Join us

The Developers Guide To Scaling Rails Apps


From Airbnb to Zendesk, a ton of really great apps were built using the Ruby programming language and the Rails web framework. Albeit a less popular option than other front-end frameworks such as React, Angular, and Vuejs, Rails still holds substantial merit in modern software development.

Ruby on Rails (RoR) is open-source, well-documented, fiercely maintained, and constantly extended with new Gems — community-created open-source libraries, serving as “shortcuts” for standardized configuration and distribution of Ruby code.

Rails is arguably the biggest RoR gem of them all — a full-stack server-side web application framework that is easy to customize and scale.

What is Rails? A Quick Refresher

Rails was built on the premises of Model-View-Controller (MVC) architecture.

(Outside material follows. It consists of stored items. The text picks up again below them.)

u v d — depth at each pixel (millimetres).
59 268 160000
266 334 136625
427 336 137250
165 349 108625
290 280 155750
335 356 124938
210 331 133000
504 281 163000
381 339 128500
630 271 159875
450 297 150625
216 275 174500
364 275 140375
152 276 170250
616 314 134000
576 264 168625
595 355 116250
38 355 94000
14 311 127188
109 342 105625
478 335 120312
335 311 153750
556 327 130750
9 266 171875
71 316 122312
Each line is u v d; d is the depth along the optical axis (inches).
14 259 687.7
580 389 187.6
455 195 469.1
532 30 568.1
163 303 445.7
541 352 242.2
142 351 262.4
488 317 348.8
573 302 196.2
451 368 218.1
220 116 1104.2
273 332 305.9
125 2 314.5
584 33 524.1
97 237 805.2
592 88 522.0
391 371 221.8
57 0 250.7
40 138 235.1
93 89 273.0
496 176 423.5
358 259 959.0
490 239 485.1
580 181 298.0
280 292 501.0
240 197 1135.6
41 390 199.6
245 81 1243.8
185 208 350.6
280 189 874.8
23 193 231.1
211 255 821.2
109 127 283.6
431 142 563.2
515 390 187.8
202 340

This means each Rails app has three interconnected layers, accountable for a respective set of actions:

  1. Model: A data layer, housing the business logic of the app
  2. Controller: The “brain center”, handling application functions
  3. View: Defines graphical user interfaces (GUIs) and UI performance

In essence, the model layer establishes the required data structure and contains codes needed to process the incoming data in HTML, PDF, XML, RSS, and other formats. The model layer then communicates updates to the View, which updates the GUI. The controller, in turn, interacts both with models and views. For instance, when receiving an update from a view, it notifies the model on how to process it. At the same time, it can update the view too on how to display the result for the user.

The underlying MVC architecture lends several important advantages to Rails:

  • Parallel development capabilities — one developer can work on View, while others handle the model subsystem. The above also makes Ruby on Rails a popular choice for rapid application development (RAD) methodology.
  • Reusable code components — controllers, views, and models can be packaged to share and reuse across several features with relative ease. When done right, this results in cleaner, more readable code, as well as faster development timelines. Also, Ruby on Rails is built on the DRY principle (don’t repeat yourself), prompting more frequent code reuse for monotonous functions.
  • Top security — the framework has a host of built-in security-centric features such as protection against SQL injections and XSS attacks, among others. Moreover, there’s plenty of community-shipped gems addressing an array of common and emerging cybersecurity threats.
  • Strong scalability potential — there’s a good reason why jumbo-sized web apps such as GitHub, Twitch, and Fiverr are built on Rails. Because it scales well when the overall app architecture and deployment strategy are done right. In fact, one of the oldest Rails apps, Shopify, scales to processing millions of requests per minute (RPM).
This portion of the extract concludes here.